Avv. Nicolò Marella - 15 febbraio 2015

Categoria: Condominio

Sono nulle, in tema di edificio condominio, quelle delibere assembleari che siano prive di elementi essenziali, quelle con oggetto impossibile o illecito, quelle con oggetto non rientrante nella competenza dell’assemblea, ancora quelle delibere che vadano ad incidere su diritti individuali su cose o servizi comuni o sulla proprietà esclusiva di ogni condomino, ed infine quelle invalide in relazione all’oggetto.

Questo il consolidato principio giurisprudenziale che da tempo i tribunali ritengono di applicare nel decidere su controversie attivate in materia condominiale.

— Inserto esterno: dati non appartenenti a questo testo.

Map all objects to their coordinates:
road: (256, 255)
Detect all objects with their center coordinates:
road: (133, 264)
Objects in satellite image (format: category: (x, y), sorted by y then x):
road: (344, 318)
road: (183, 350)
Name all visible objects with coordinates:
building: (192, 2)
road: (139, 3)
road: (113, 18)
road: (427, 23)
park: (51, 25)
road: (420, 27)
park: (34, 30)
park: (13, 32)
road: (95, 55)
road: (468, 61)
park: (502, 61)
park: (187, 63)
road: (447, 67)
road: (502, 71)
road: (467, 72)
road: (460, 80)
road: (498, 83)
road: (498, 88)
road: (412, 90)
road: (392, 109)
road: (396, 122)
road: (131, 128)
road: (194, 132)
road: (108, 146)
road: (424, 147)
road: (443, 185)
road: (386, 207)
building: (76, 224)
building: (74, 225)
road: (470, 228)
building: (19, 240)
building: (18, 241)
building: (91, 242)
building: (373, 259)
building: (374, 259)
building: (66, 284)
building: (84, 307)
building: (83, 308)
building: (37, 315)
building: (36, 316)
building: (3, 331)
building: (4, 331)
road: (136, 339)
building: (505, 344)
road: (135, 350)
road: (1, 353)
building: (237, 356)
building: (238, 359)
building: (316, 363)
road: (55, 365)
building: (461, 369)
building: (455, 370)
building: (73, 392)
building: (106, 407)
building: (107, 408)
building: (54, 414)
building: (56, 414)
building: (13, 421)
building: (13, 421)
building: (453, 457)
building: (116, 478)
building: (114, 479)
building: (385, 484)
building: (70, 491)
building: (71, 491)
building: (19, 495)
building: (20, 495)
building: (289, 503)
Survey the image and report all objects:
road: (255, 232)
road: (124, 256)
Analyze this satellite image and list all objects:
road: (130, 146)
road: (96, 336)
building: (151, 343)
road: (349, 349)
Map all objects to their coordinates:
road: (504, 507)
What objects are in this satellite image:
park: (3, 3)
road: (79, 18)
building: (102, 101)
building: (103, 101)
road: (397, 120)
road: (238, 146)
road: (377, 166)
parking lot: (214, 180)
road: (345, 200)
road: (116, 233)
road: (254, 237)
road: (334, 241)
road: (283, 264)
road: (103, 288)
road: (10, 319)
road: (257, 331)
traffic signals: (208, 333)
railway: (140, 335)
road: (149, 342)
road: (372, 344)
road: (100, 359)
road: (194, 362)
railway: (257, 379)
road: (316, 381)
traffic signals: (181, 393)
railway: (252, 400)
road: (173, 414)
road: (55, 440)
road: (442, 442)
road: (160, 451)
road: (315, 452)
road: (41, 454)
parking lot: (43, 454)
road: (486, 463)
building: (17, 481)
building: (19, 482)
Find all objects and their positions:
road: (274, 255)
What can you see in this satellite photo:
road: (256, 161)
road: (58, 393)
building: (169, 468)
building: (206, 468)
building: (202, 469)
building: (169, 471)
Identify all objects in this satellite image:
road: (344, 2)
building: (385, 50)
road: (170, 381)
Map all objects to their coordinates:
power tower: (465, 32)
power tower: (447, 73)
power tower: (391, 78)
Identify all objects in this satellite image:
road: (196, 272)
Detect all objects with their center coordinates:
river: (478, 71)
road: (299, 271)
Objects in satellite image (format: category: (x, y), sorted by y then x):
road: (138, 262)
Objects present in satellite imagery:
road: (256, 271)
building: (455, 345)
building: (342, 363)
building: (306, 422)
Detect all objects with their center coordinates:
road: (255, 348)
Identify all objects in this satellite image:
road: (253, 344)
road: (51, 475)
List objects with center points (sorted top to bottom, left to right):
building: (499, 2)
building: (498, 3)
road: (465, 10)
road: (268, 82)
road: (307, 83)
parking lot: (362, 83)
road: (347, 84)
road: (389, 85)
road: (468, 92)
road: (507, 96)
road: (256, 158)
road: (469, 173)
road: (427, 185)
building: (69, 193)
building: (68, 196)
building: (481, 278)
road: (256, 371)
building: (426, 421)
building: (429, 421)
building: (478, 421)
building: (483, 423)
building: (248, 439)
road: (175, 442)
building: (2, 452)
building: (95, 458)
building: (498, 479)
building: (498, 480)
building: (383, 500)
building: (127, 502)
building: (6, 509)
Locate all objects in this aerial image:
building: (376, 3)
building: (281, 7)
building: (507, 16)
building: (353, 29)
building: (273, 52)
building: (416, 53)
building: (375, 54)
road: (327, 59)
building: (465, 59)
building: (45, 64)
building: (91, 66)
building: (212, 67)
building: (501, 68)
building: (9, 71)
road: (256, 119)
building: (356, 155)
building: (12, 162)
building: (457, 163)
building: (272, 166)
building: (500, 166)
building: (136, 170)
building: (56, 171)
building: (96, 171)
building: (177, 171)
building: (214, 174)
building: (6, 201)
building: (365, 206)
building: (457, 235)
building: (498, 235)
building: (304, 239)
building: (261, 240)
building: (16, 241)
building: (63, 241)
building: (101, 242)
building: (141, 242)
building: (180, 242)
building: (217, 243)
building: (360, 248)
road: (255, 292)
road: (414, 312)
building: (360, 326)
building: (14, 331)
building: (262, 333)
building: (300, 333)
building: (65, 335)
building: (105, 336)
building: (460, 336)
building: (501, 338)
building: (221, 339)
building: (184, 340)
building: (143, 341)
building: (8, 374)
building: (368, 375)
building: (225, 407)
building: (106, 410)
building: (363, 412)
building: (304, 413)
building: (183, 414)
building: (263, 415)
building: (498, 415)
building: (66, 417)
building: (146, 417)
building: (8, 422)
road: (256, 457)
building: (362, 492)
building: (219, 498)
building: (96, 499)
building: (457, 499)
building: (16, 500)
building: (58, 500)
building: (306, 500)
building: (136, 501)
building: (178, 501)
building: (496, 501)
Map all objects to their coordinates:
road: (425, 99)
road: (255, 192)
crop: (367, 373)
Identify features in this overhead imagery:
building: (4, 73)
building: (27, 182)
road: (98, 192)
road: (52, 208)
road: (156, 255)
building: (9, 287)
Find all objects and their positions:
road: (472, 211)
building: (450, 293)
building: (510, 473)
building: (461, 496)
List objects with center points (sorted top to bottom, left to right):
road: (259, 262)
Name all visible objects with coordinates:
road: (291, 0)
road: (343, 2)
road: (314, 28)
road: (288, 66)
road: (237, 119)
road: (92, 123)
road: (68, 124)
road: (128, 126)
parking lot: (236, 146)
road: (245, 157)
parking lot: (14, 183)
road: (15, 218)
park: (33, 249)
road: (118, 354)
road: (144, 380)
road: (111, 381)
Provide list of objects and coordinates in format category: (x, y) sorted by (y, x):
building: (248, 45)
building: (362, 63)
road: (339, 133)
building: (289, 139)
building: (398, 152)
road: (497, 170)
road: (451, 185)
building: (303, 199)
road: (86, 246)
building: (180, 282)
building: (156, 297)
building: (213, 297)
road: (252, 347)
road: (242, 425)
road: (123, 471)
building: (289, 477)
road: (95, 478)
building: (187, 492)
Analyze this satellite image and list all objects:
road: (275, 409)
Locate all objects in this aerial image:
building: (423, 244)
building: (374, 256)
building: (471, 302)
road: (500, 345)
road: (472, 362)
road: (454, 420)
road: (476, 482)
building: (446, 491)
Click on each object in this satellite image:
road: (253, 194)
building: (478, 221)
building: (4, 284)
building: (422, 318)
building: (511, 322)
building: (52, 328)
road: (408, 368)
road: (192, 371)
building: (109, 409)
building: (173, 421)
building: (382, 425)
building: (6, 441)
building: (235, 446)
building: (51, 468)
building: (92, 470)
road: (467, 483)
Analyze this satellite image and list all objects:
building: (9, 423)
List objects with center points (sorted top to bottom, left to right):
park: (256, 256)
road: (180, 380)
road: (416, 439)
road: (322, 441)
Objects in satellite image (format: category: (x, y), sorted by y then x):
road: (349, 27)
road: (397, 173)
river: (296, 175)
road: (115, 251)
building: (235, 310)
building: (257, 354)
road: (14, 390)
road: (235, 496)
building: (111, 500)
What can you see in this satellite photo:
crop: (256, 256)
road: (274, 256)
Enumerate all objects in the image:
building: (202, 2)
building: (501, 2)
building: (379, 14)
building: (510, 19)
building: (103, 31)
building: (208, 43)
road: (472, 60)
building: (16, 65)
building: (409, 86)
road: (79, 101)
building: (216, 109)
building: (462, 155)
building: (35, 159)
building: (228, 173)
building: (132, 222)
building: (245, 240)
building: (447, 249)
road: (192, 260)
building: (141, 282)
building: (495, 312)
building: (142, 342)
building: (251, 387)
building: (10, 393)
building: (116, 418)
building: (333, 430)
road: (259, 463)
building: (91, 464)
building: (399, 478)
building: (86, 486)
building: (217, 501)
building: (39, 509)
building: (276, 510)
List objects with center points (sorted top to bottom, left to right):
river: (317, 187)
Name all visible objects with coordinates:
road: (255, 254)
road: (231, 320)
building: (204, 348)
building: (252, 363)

Come già evidenziato dalle Sezioni Unite con la sentenza del 7 marzo 2005, n. 4806, devono essere qualificate annullabili quelle delibere che abbiano vizi relativi alla regolare costituzione dell’assemblea, quelle adottate con maggioranza inferiore a quella prescritta da legge o regolamento condominiale, quelle che siano affette da vizi formali, in violazione di prescrizioni legali, convenzionali, regolamentari, attinenti al procedimento di convocazione o informazione dell’assemblea, quelle che siano genericamente affette da irregolarità nel procedimento di convocazione e quelle che violino norme richiedenti qualificate maggioranze in relazione all’oggetto.

Da ultimo va evidenziato che la differenza non è solo nominativa, bensì sostanziale: le delibere annullabili sono impugnabili entro 30 giorni; viceversa le delibere nulle sono impugnabili in ogni tempo.